Since angry people are “born this way,” churches must do a better job of being welcoming and affirming of our angry brothers and sisters, and non-binaries, who cannot undo or get rid of their aggression. Many have prayed desperately for their anger to “go away.” “Pray the anger away,” it has often been said. But, we all know that the reality is different. Prayers, or pseudo-therapies that try to convert anger or aggression into patience or peaceableness are themselves abusive. They not only deny the identity of the angry person, but make them feel guilty and ashamed of that identity. This form of spiritual abuse only leads to more psychological and mental health issues, and a further marginalization of those society deems to be “other.” It also only leads to more anger, since the angry person must now be angry about their inability to overcome their most natural desires.

Churches must affirm and welcome what is natural to us. This cannot be limited to just our sexual desires or our desire for fame, fortune and empowerment. While we are doing a much better job in those areas of discipleship than in prior generations, we must still do a better job of letting angry people know that they are loved, accepted, and validated.

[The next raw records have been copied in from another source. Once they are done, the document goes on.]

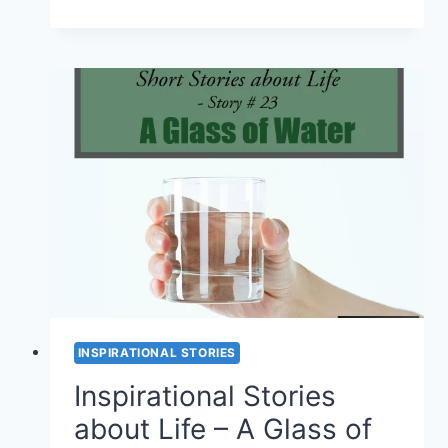
AND
INSPIRATIONAL
STORIES
–
TWO
SHOE
SALESMEN
(SHORT
STORY
#
24)
INSPIRATIONAL STORIES
Inspirational Stories
about Life – A Glass of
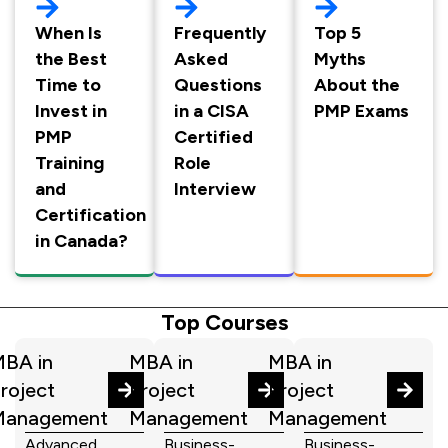
When Is
Frequently
Top 5
the Best
Asked
Myths
Time to
Questions
About the
Invest in
in a CISA
PMP Exams
PMP
Certified
Training
Role
and
Interview
Certification
in Canada?
Top Courses
BA in
MBA in
MBA in
roject
Project
Project
Management
Management
Management
Advanced
Business-
Business-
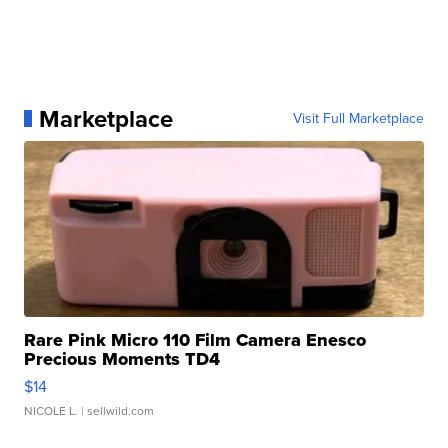
Marketplace
Visit Full Marketplace
Rare Pink Micro 110 Film Camera Enesco
Precious Moments TD4
$14
NICOLE L.
| sellwild.com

If not, we will only see more of the same: more exclusion, more marginalization and more feelings of isolation and loneliness. We cannot continue to preach a Gospel of peace and love, if we continue to condemn those who are angry and desire to express that anger. Such inconsistencies only expose our hypocrisy as Christians.

I beseech Evangelicals, especially those conservative ones, to accept this modest proposal: stop being so condemning toward the angry in our churches and our nation. After all, they too are made in the image and likeness of our Creator, whose name, after all, is “man of war” (Exodus 15:3).